What you need to do: Take the entries that follow and return exactly the lines from the one holding "cell carcinoma) tissue" through the one holding "(DAB (3,3'-diaminobenzidine)) staining", both included. Nothing else is needed.

Extracted entries:

┄┄┄┄┄┄

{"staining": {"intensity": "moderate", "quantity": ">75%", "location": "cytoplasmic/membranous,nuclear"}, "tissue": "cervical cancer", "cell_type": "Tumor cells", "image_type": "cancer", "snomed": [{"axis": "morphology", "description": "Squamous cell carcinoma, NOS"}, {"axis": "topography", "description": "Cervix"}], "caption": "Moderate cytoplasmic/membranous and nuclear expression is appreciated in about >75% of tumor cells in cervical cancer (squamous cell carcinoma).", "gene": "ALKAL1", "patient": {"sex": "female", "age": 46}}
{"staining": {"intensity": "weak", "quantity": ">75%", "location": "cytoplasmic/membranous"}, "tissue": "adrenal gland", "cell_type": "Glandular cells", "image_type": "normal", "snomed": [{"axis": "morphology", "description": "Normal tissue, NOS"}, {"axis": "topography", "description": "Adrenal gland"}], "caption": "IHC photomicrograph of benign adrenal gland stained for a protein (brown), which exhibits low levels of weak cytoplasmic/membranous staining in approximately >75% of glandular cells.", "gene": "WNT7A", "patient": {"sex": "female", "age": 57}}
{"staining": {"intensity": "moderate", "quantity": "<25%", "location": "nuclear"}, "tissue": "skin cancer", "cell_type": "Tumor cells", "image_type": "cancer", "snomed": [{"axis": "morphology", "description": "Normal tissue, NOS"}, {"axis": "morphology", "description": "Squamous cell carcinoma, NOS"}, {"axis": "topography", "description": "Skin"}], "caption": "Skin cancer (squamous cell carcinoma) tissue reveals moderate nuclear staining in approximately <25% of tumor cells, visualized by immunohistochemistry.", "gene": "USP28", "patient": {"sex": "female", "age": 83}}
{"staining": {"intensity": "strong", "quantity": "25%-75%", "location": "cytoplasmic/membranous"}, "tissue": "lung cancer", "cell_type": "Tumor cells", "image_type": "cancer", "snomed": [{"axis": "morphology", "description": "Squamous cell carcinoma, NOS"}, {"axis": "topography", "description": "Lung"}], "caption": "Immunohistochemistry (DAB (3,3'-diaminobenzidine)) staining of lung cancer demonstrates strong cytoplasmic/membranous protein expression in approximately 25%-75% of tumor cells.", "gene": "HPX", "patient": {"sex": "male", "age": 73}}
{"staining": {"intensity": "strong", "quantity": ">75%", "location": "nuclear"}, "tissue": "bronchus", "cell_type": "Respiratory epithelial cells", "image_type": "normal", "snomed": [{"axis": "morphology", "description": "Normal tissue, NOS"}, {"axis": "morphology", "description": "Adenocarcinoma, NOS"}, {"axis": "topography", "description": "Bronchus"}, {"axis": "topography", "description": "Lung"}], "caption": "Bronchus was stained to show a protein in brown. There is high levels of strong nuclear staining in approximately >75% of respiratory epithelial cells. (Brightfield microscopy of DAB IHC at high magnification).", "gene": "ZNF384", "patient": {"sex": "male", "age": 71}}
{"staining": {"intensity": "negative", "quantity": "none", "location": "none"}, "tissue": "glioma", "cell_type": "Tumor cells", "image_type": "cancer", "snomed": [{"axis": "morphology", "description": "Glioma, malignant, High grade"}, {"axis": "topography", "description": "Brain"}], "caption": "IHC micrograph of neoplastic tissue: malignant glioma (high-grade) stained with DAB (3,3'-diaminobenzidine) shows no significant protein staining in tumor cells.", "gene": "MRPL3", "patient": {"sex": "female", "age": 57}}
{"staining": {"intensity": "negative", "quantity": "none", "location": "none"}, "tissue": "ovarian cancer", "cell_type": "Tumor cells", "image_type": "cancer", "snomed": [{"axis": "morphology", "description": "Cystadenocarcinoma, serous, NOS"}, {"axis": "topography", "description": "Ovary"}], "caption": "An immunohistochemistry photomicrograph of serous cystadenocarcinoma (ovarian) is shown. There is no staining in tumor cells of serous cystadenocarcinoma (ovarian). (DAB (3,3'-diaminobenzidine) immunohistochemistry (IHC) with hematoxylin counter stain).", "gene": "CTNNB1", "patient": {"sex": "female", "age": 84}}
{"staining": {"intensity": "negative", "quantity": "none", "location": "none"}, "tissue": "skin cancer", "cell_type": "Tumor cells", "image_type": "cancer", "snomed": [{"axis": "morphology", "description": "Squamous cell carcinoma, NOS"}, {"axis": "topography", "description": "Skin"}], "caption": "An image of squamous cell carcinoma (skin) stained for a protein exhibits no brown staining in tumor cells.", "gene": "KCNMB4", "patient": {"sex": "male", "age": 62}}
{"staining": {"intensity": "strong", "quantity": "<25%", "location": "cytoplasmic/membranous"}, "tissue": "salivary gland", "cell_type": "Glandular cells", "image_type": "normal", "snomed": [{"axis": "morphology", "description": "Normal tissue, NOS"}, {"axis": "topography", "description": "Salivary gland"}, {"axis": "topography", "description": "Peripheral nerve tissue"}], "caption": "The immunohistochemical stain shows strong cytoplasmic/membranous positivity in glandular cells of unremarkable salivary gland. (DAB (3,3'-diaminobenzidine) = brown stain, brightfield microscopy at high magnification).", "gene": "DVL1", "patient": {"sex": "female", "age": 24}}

┄┄┄┄┄┄

Result:
{"staining": {"intensity": "moderate", "quantity": "<25%", "location": "nuclear"}, "tissue": "skin cancer", "cell_type": "Tumor cells", "image_type": "cancer", "snomed": [{"axis": "morphology", "description": "Normal tissue, NOS"}, {"axis": "morphology", "description": "Squamous cell carcinoma, NOS"}, {"axis": "topography", "description": "Skin"}], "caption": "Skin cancer (squamous cell carcinoma) tissue reveals moderate nuclear staining in approximately <25% of tumor cells, visualized by immunohistochemistry.", "gene": "USP28", "patient": {"sex": "female", "age": 83}}
{"staining": {"intensity": "strong", "quantity": "25%-75%", "location": "cytoplasmic/membranous"}, "tissue": "lung cancer", "cell_type": "Tumor cells", "image_type": "cancer", "snomed": [{"axis": "morphology", "description": "Squamous cell carcinoma, NOS"}, {"axis": "topography", "description": "Lung"}], "caption": "Immunohistochemistry (DAB (3,3'-diaminobenzidine)) staining of lung cancer demonstrates strong cytoplasmic/membranous protein expression in approximately 25%-75% of tumor cells.", "gene": "HPX", "patient": {"sex": "male", "age": 73}}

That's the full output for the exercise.